===== Material to process

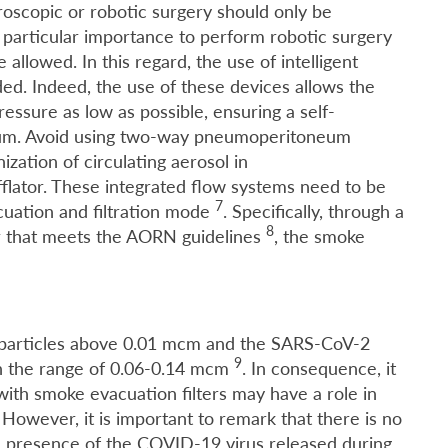
roscopic or robotic surgery should only be
particular importance to perform robotic surgery
allowed. In this regard, the use of intelligent
d. Indeed, the use of these devices allows the
essure as low as possible, ensuring a self-
um. Avoid using two-way pneumoperitoneum
ization of circulating aerosol in
flator. These integrated flow systems need to be
7
cuation and filtration mode
. Specifically, through a
8
er that meets the AORN guidelines
, the smoke
f particles above 0.01 mcm and the SARS-CoV-2
9
n the range of 0.06-0.14 mcm
. In consequence, it
with smoke evacuation filters may have a role in
However, it is important to remark that there is no
ol presence of the COVID-19 virus released during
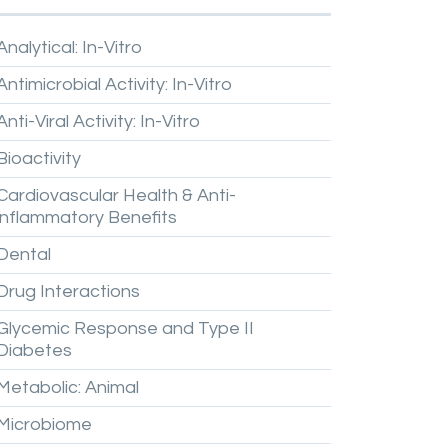
Analytical:
In-Vitro
Antimicrobial
Activity:
In-Vitro
Anti-Viral
Activity:
In-Vitro
Bioactivity
Cardiovascular
Health
&
Anti-
inflammatory
Benefits
Dental
Drug
Interactions
Glycemic
Response
and
Type
II
Diabetes
Metabolic:
Animal
Microbiome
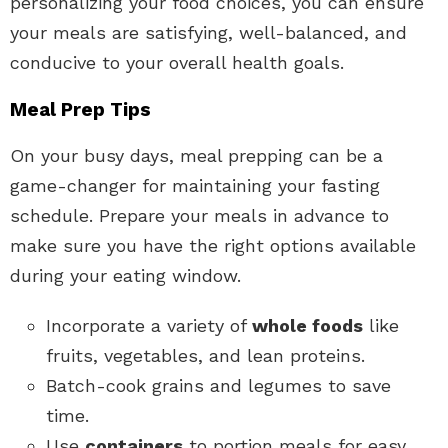
personalizing your food choices, you can ensure
your meals are satisfying, well-balanced, and
conducive to your overall health goals.
Meal Prep Tips
On your busy days, meal prepping can be a
game-changer for maintaining your fasting
schedule. Prepare your meals in advance to
make sure you have the right options available
during your eating window.
Incorporate a variety of
whole foods
like
fruits, vegetables, and lean proteins.
Batch-cook grains and legumes to save
time.
Use
containers
to portion meals for easy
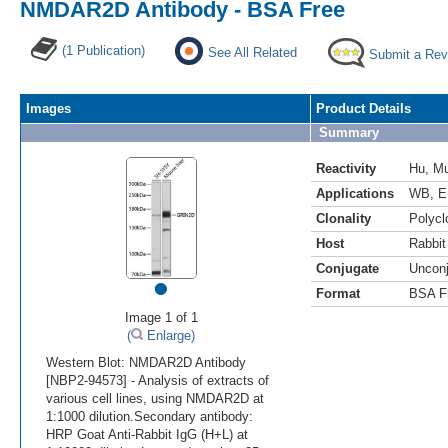
NMDAR2D Antibody - BSA Free
(1 Publication)
See All Related
Submit a Rev
Images
Product Details
Summary
Reactivity
Hu
,
M
Applications
WB
,
E
Clonality
Polycl
Host
Rabbit
Conjugate
Uncon
•
Format
BSA F
Image 1 of 1
(
Enlarge)
Western Blot: NMDAR2D Antibody
[NBP2-94573] - Analysis of extracts of
various cell lines, using NMDAR2D at
1:1000 dilution.Secondary antibody:
HRP Goat Anti-Rabbit IgG (H+L) at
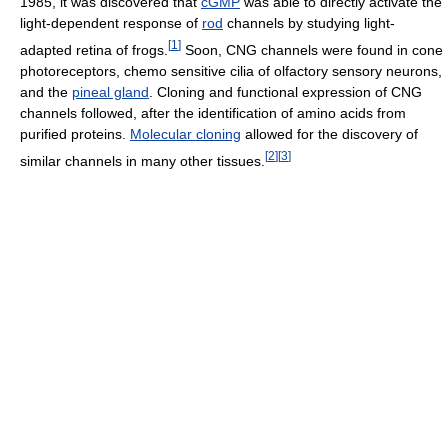
1985, it was discovered that
cGMP
was able to directly activate the
light-dependent response of
rod
channels by studying light-
[
1
]
adapted retina of frogs.
Soon, CNG channels were found in cone
photoreceptors, chemo sensitive cilia of olfactory sensory neurons,
and the
pineal gland
. Cloning and functional expression of CNG
channels followed, after the identification of amino acids from
purified proteins.
Molecular cloning
allowed for the discovery of
[
2
]
[
3
]
similar channels in many other tissues.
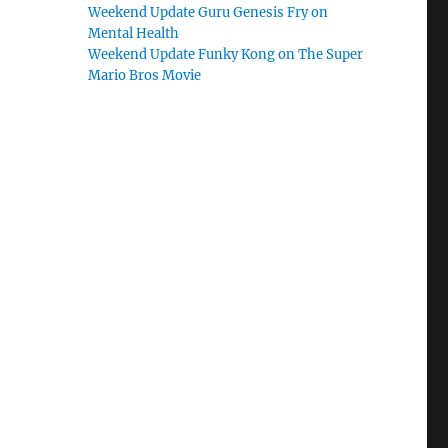
Weekend Update Guru Genesis Fry on
Mental Health
Weekend Update Funky Kong on The Super
Mario Bros Movie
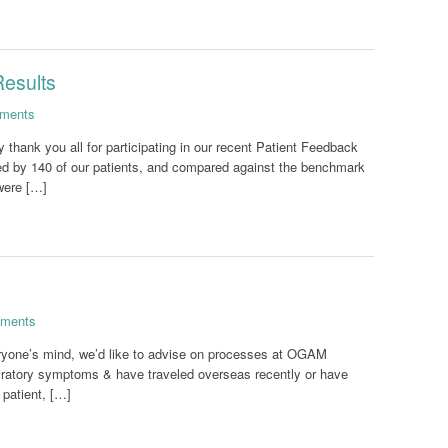
Results
ments
 thank you all for participating in our recent Patient Feedback
d by 140 of our patients, and compared against the benchmark
were […]
ments
ryone’s mind, we’d like to advise on processes at OGAM
piratory symptoms & have traveled overseas recently or have
 patient, […]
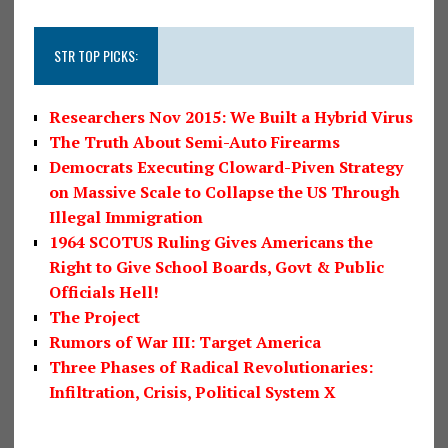
STR TOP PICKS:
Researchers Nov 2015: We Built a Hybrid Virus
The Truth About Semi-Auto Firearms
Democrats Executing Cloward-Piven Strategy
on Massive Scale to Collapse the US Through
Illegal Immigration
1964 SCOTUS Ruling Gives Americans the
Right to Give School Boards, Govt & Public
Officials Hell!
The Project
Rumors of War III: Target America
Three Phases of Radical Revolutionaries:
Infiltration, Crisis, Political System X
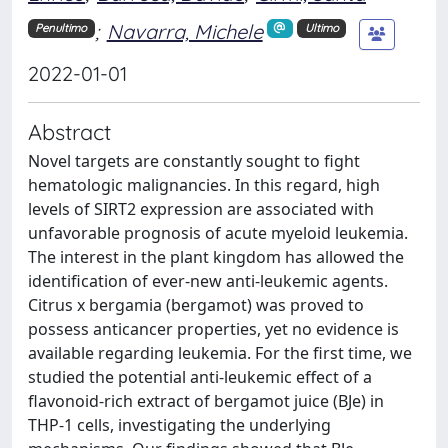
;
Navarra, Michele
Penultimo
Ultimo
2022-01-01
Abstract
Novel targets are constantly sought to fight
hematologic malignancies. In this regard, high
levels of SIRT2 expression are associated with
unfavorable prognosis of acute myeloid leukemia.
The interest in the plant kingdom has allowed the
identification of ever-new anti-leukemic agents.
Citrus x bergamia (bergamot) was proved to
possess anticancer properties, yet no evidence is
available regarding leukemia. For the first time, we
studied the potential anti-leukemic effect of a
flavonoid-rich extract of bergamot juice (BJe) in
THP-1 cells, investigating the underlying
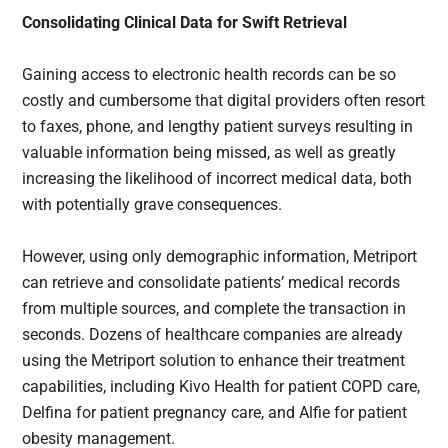
Consolidating Clinical Data for Swift Retrieval
Gaining access to electronic health records can be so
costly and cumbersome that digital providers often resort
to faxes, phone, and lengthy patient surveys resulting in
valuable information being missed, as well as greatly
increasing the likelihood of incorrect medical data, both
with potentially grave consequences.
However, using only demographic information, Metriport
can retrieve and consolidate patients’ medical records
from multiple sources, and complete the transaction in
seconds. Dozens of healthcare companies are already
using the Metriport solution to enhance their treatment
capabilities, including Kivo Health for patient COPD care,
Delfina for patient pregnancy care, and Alfie for patient
obesity management.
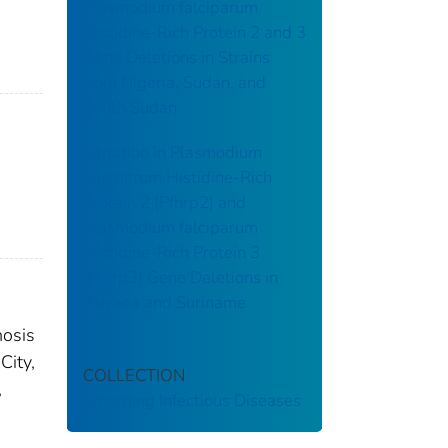
Plasmodium falciparum
Histidine-Rich Protein 2 and 3
Gene Deletions in Strains
from Nigeria, Sudan, and
South Sudan
Variation in Plasmodium
falciparum Histidine-Rich
Protein 2 (Pfhrp2) and
Plasmodium falciparum
Histidine-Rich Protein 3
(Pfhrp3) Gene Deletions in
Guyana and Suriname
nosis
City,
COLLECTION
,
Emerging Infectious Diseases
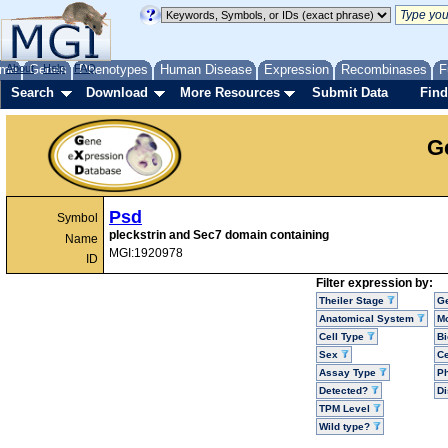
me
About
Genes
Help
FAQ
Phenotypes
Human Disease
Expression
Recombinases
F
Search
Download
More Resources
Submit Data
Find
G
Psd
Symbol
pleckstrin and Sec7 domain containing
Name
MGI:1920978
ID
Filter expression by:
Theiler Stage
G
Anatomical System
Mo
Cell Type
Bi
Sex
Ce
Assay Type
P
Detected?
D
TPM Level
Wild type?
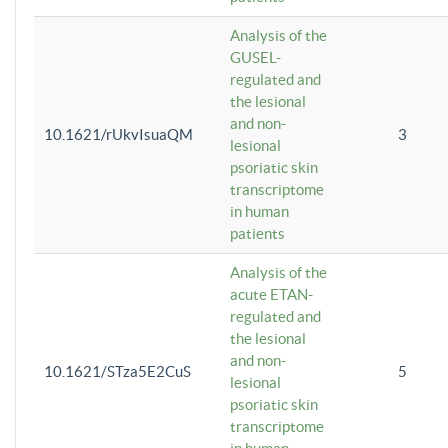
Analysis of the
GUSEL-
regulated and
the lesional
and non-
10.1621/rUkvIsuaQM
3
lesional
psoriatic skin
transcriptome
in human
patients
Analysis of the
acute ETAN-
regulated and
the lesional
and non-
10.1621/STza5E2CuS
5
lesional
psoriatic skin
transcriptome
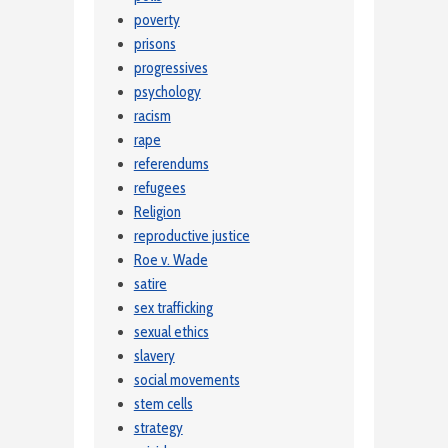
poverty
prisons
progressives
psychology
racism
rape
referendums
refugees
Religion
reproductive justice
Roe v. Wade
satire
sex trafficking
sexual ethics
slavery
social movements
stem cells
strategy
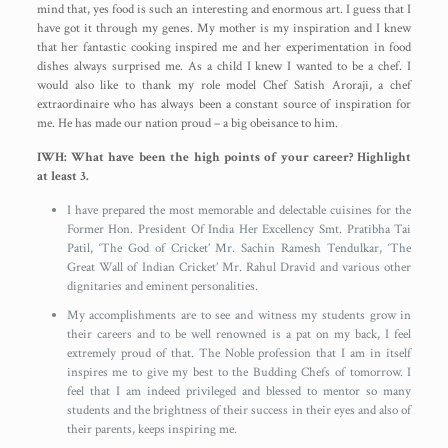
mind that, yes food is such an interesting and enormous art. I guess that I
have got it through my genes. My mother is my inspiration and I knew
that her fantastic cooking inspired me and her experimentation in food
dishes always surprised me. As a child I knew I wanted to be a chef. I
would also like to thank my role model Chef Satish Aroraji, a chef
extraordinaire who has always been a constant source of inspiration for
me. He has made our nation proud – a big obeisance to him.
IWH: What have been the high points of your career? Highlight
at least 3.
I have prepared the most memorable and delectable cuisines for the
Former Hon. President Of India Her Excellency Smt. Pratibha Tai
Patil, ‘The God of Cricket’ Mr. Sachin Ramesh Tendulkar, ‘The
Great Wall of Indian Cricket’ Mr. Rahul Dravid and various other
dignitaries and eminent personalities.
My accomplishments are to see and witness my students grow in
their careers and to be well renowned is a pat on my back, I feel
extremely proud of that. The Noble profession that I am in itself
inspires me to give my best to the Budding Chefs of tomorrow. I
feel that I am indeed privileged and blessed to mentor so many
students and the brightness of their success in their eyes and also of
their parents, keeps inspiring me.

==========

» **Task goal**: Search the entries for the string "Metriport". Copy every line that has it.

» **Response area**:
However, using only demographic information, Metriport
using the Metriport solution to enhance their treatment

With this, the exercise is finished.